**Excerpt provided**
◆ ◆ ◆ ◆ ◆
Golan immediately apologized for his English, which ended up being unnecessary. He had an easy manner, frequently making himself laugh, only turning somber in matters of faith and fatherhood; he had recently become religious, although he didn’t wear a kippeh. His newfound devotion to the old faith, however, was infused with Western, post-religion dictates about the power of the mind and positive thinking. He asked if I would like to join him for Ma’ariv services to open Rosh Hashanah. I responded that I would.

It was my first time in a non-Ashkenazi synagogue. Golan told me the synagogue primarily serves the Iraqi community, although he is Yemeni (his wife’s family is Iraqi). The first difference I noticed was the layout. The bima, the stage from which the rabbi leads the services, sat at the center of the room and the seating was arrayed around it (women were seated upstairs, out of sight). Not all seats faced the rabbi, however; the first row faced the bima, but the next row, back-to-back, faced the outer walls and the third row, and so on. Nor were all the seats angled toward the stage, so even if you are sitting in a row nominally facing the stage you may actually be looking at your neighbor across from you the entire service, in contrast to an Ashkenazi synagogue, where the bima is usually at the front, or, at the very least, is the focal point of the room.

I wondered if this arrangement engendered a different sense of priority and community. In a synagogue like this, where the community is forced to look back upon itself — the men, at least — could you be forgiven for finding the meaning of it all, the foundation of this assembly, in the generosity of your neighbor’s eyes?

After the service ended, we wished everyone within arm’s reach “l’shana tova,” and continued on to the apartment of his wife’s parents for dinner. Waiting for us was Golan’s wife Nofar, her parents, Aaron and Rivka, and her sister, Etad. Nofar’s family spoke varying levels of basic English, and given that I could only say “hello,” “nice to meet you,” “everything is good,” and “you are a whore” in Hebrew, a lot of gesture, exaggerated expression, and careful enunciation were required of me..
◆ ◆ ◆ ◆ ◆
**Directions**
In the excerpt about the Rosh Hashanah visit, which community does the synagogue Golan attends primarily serve?

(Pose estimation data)
◆ ◆ ◆ ◆ ◆
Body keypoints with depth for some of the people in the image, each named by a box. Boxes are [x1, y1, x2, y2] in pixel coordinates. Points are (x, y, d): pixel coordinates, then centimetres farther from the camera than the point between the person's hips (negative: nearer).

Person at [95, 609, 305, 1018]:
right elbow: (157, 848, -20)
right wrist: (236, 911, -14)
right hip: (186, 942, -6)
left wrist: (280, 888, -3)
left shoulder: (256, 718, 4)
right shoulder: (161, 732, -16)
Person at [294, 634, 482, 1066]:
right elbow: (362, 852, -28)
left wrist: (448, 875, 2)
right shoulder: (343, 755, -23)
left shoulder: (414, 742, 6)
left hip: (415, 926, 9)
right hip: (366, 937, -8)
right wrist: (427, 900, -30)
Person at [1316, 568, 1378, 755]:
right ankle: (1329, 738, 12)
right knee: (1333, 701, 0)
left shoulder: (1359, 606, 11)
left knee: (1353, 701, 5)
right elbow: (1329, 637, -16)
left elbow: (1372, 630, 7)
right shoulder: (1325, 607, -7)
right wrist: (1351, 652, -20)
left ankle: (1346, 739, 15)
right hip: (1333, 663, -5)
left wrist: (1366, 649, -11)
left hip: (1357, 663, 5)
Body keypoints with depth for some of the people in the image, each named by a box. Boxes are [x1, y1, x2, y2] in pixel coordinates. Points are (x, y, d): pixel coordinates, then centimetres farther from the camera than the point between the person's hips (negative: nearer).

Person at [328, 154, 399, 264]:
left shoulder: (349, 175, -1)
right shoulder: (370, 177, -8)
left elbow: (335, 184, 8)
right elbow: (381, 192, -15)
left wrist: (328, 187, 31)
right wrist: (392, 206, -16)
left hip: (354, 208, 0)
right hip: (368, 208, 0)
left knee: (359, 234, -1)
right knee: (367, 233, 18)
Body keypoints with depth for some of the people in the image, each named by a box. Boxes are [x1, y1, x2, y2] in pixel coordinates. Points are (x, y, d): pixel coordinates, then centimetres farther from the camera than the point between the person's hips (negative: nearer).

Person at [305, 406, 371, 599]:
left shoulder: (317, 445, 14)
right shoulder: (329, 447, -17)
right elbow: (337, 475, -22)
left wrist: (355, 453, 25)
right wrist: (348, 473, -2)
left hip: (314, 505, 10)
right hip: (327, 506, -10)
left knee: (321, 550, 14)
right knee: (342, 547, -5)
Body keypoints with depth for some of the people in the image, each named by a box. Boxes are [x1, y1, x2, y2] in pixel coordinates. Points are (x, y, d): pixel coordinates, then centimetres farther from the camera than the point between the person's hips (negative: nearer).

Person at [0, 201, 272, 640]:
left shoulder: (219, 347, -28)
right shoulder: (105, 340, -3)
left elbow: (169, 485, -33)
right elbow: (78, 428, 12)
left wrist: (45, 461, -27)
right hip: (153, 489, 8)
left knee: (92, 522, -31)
◆ ◆ ◆ ◆ ◆
**Answer section**
The Iraqi community.